▶ PROBLEM TO WORK ON:
Render the entries below as a Markdown table with the columns Row and Line Text. Begin at the line that has "Baja Sardinia", stop after the line that has "TIG Adaptor Large Dinse", and omit blank lines and pictures.

▶ DATA PROVIDED:
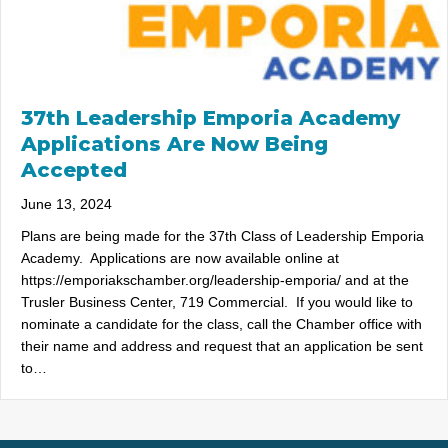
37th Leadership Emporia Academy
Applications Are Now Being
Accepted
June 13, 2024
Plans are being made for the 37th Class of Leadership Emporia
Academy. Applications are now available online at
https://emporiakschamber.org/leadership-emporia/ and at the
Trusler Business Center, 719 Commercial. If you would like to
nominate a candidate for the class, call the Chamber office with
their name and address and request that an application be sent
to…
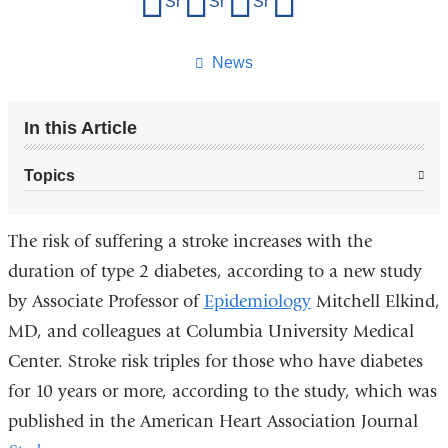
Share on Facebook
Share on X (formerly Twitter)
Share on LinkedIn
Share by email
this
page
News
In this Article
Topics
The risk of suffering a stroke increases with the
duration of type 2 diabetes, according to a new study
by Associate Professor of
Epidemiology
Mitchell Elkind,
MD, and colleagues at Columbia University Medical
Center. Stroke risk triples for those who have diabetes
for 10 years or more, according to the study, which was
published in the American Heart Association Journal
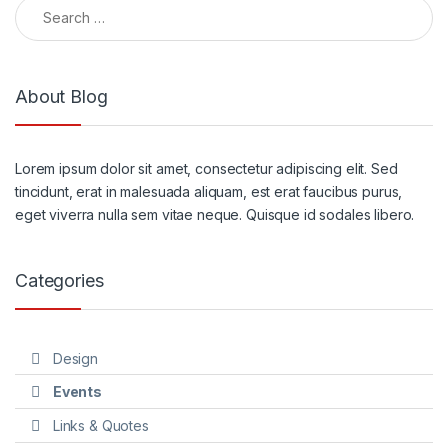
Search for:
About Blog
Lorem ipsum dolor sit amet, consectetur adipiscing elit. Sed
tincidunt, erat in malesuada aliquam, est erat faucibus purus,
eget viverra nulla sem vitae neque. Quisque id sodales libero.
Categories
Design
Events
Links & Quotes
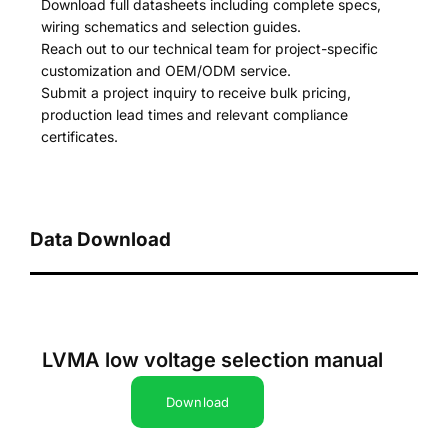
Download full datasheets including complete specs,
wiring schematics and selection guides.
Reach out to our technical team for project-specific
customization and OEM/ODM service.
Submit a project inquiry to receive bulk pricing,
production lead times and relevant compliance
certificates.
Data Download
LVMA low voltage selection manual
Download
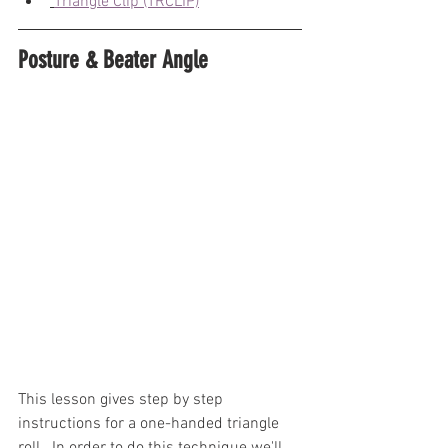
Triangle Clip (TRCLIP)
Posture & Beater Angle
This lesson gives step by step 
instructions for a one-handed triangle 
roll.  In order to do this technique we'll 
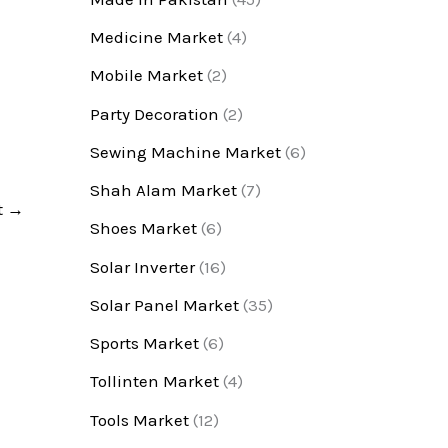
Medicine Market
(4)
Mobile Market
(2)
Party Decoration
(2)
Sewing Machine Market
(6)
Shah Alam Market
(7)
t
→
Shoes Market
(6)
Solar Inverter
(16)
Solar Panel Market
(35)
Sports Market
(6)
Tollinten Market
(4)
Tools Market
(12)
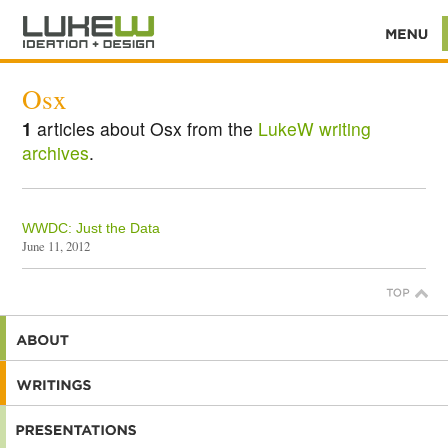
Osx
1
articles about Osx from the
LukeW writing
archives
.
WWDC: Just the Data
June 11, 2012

...

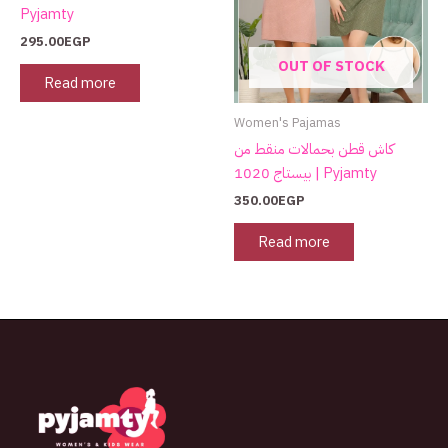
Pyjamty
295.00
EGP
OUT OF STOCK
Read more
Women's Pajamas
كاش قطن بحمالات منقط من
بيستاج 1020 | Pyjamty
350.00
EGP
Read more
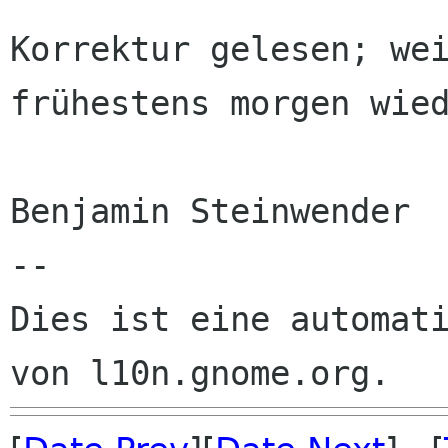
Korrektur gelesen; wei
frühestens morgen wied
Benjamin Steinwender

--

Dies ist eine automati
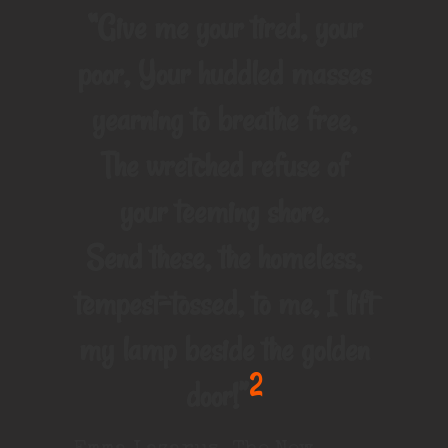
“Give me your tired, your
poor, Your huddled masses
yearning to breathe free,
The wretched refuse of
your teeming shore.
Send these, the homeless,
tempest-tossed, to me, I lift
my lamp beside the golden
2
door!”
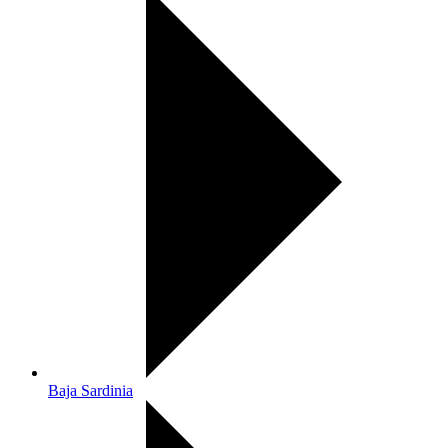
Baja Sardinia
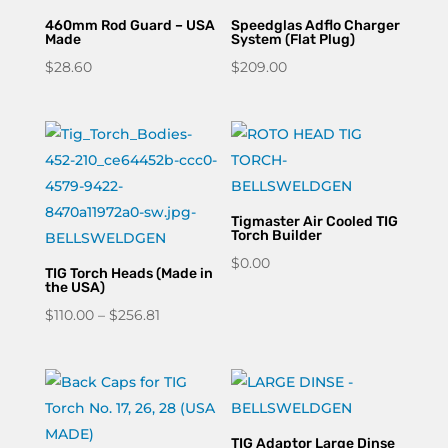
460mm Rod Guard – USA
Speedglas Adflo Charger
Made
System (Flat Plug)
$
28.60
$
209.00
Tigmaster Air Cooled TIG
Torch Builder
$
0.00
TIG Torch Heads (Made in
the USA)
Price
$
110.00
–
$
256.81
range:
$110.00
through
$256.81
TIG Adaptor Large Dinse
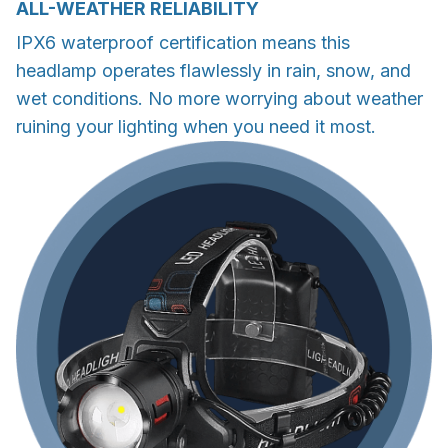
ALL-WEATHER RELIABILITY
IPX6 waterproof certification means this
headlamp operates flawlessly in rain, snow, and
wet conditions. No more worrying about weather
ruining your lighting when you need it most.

▶ RESPONSE:
| Row | Line Text |
|---|---|
| 1 | Baja Sardinia |
| 2 | 460mm Rod Guard – USA |
| 3 | Speedglas Adflo Charger |
| 4 | Made |
| 5 | System (Flat Plug) |
| 6 | $ |
| 7 | 28.60 |
| 8 | $ |
| 9 | 209.00 |
| 10 | Tigmaster Air Cooled TIG |
| 11 | Torch Builder |
| 12 | $ |
| 13 | 0.00 |
| 14 | TIG Torch Heads (Made in |
| 15 | the USA) |
| 16 | Price |
| 17 | $ |
| 18 | 110.00 |
| 19 | – |
| 20 | $ |
| 21 | 256.81 |
| 22 | range: |
| 23 | $110.00 |
| 24 | through |
| 25 | $256.81 |
| 26 | TIG Adaptor Large Dinse |